Typical left ventricular pressure (LVP) tracing in hearts before and after 20 min global no flow ischemia in A) control B) glucosamine (10 mM) for first 20 min of reperfusion; C) PUGNAc (200 μM) for 20 min of reperfusion; D) Functional recovery of heart rate (HR), left ventricular developed pressure (LVDP), rate-pressure product (RPP) and positive and negative rates of pressure change (± dP/dt) following 20 minutes ischemia and 60 minutes reperfusion as a % of pre-ischemic values; E) End diastolic pressure (EDP) at the end of reperfusion; F) Total cardiac troponin I (cTnI) release during reperfusion in control (n=6), glucosamine (n=6) and PUGNAc (n=4) groups; *= p<0.05 compared to control group; one-way ANOVA with Bonfferoni’s Comparison Test.

Figure 2

A) ATP and B) UDP-GlcNAc levels at the end of reperfusion in control (n=6), glucosamine (n=6) and PUGNAc (n=4) groups; *= p<0.05 compared to I/R CTL group; one-way ANOVA with Bonfferoni’s Multiple Comparison Test.

Figure 3

Comparison of cardiac protein O-GlcNAc levels at the end of reperfusion in A) control (n=6) and glucosamine (n=6) treated groups and B) control (n=6) and PUGNAc (n=4) treated groups.
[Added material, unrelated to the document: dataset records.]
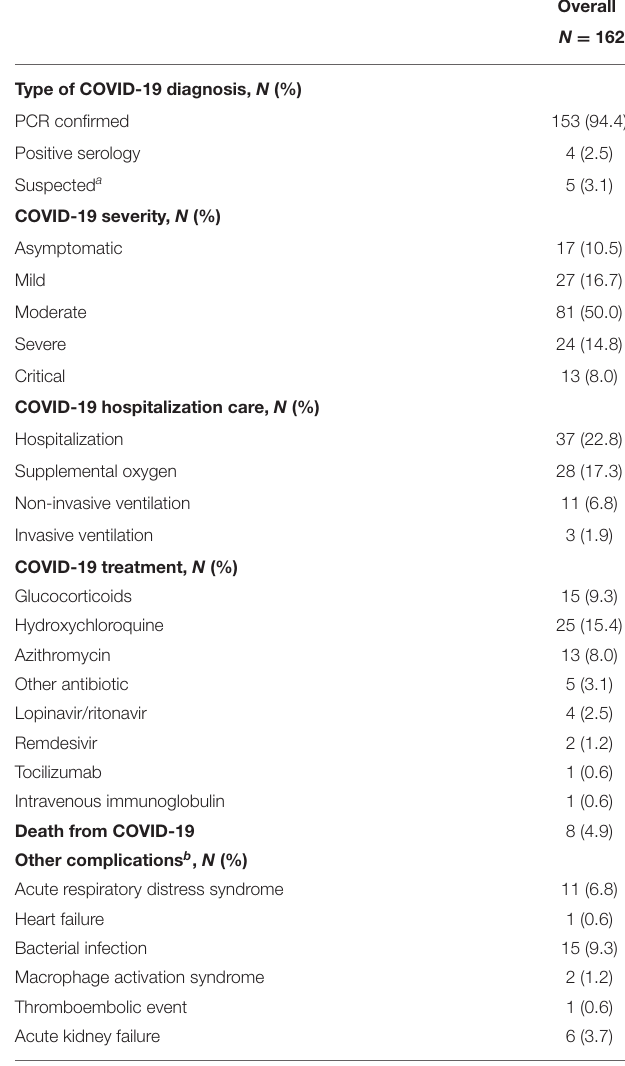
TABLE 2 | Multivariate binary logistic regression model for prediction of COVID-19 infection.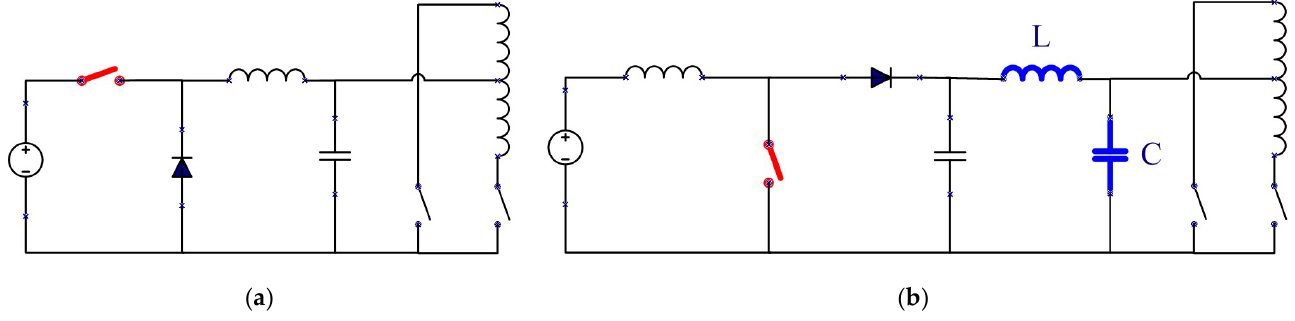
Figure 1. The two different topologies of a two-stage converter: ( a ) The buck and push–pull topology, and ( b ) the boost and push–pull topology.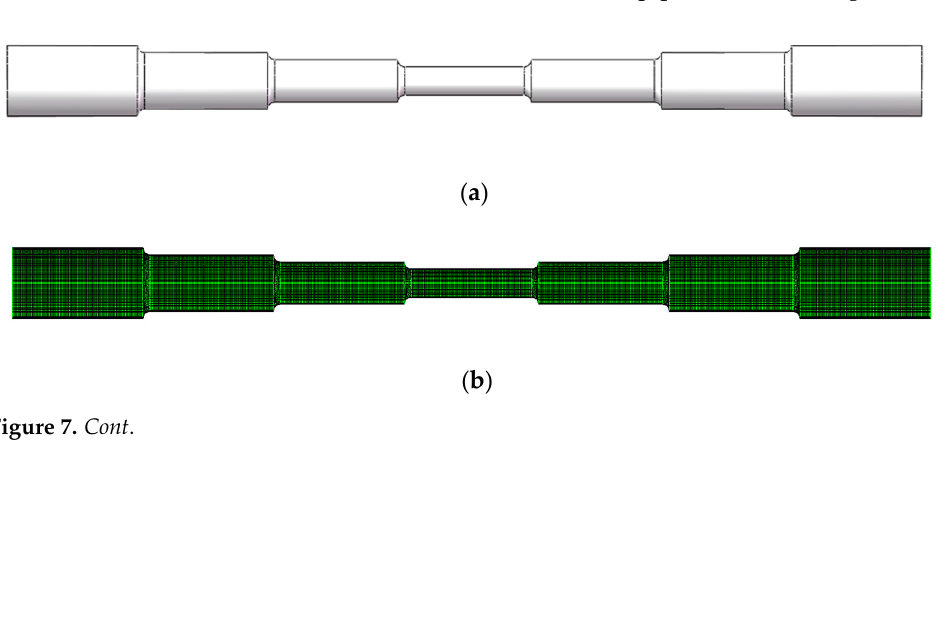
Table 2. Surface roughness Ra values.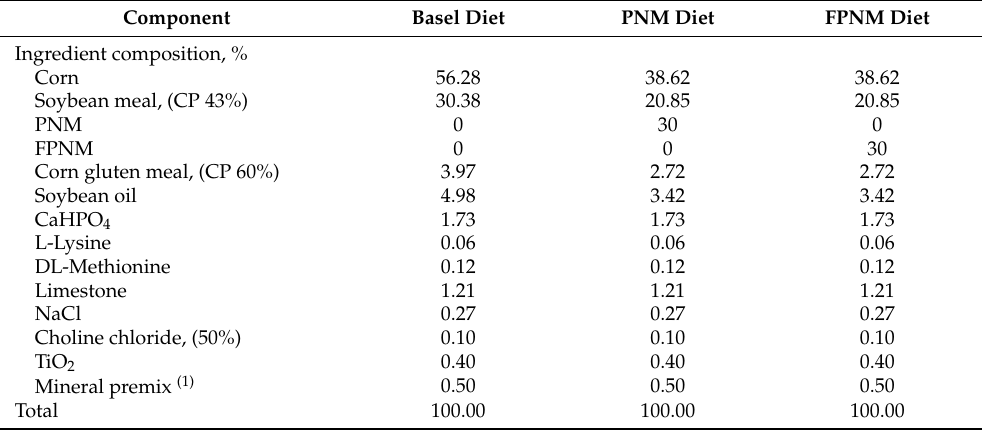
Table 2. Ingredient composition and nutrient concentration of the basal diet used in the determination of the apparent metabolizable energy (dry matter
In the upper panels are CTD110 immunoblots of solubilized proteins (left) and the mean intensities quantified by densitometric analysis of the immunoblots normalized to the mean intensities of control group (right). In the lower panels are the coomassie blue staining showing uniform protein loading of samples between groups. *= p<0.05 compared with control group; unpaired Students T-Test.

Figure 4

Western blot analysis of total and phosphorylated CaMKII and α-tubulin as a protein loading control in A) normoxic perfused hearts (n=4); untreated control (CTL) (n=5) and glucosamine (GlcN) (n=6) treated groups after ischemia/reperfusion and B) normoxic perfused hearts (n=4); untreated control (CTL) and (n=6) and PUGNAc (n=4) treated groups after ischemia/reperfusion; C) and D) are the mean intensities of total CaMKII; E) and F) are the mean intensities of phosphorylated CaMKII quantified by densitometric analysis of the immunoblots normalized to α-tubulin and presented relative to normoxic control; G) and H) are the ratios of phosphorylated to total CaMKII. *= p<0.05 compared with I/R control group; one-way ANOVA with Bonfferoni’s Multiple Comparison Test.

Figure 5

Western blot analysis of α-fodrin with α-tubulin as a protein loading control in A) normoxic perfused hearts (n=4); untreated control (CTL) (n=5) and glucosamine (GlcN) (n=6) treated groups after ischemia/reperfusion and B) untreated control (CTL) and (n=6) and PUGNAc (n=4) treated groups after ischemia/reperfusion. On the left are α-fodrin immunoblots and on the right are the mean intensities quantified by densitometric analysis of the 145/150 kD fragment; data are normalized to the mean intensities of normoxic control group. *= p<0.05 compared with I/R control group; one-way ANOVA with Bonfferoni’s Multiple Comparison Test.

Figure 6

Correlations between A) RPP and B) EDP and the 145/150 kDa α-fodrin fragment and between C) cTnI release and O-GlcNAc levels at the end of reperfusion. Data are presented for all control, glucosamine and PUGNAc groups.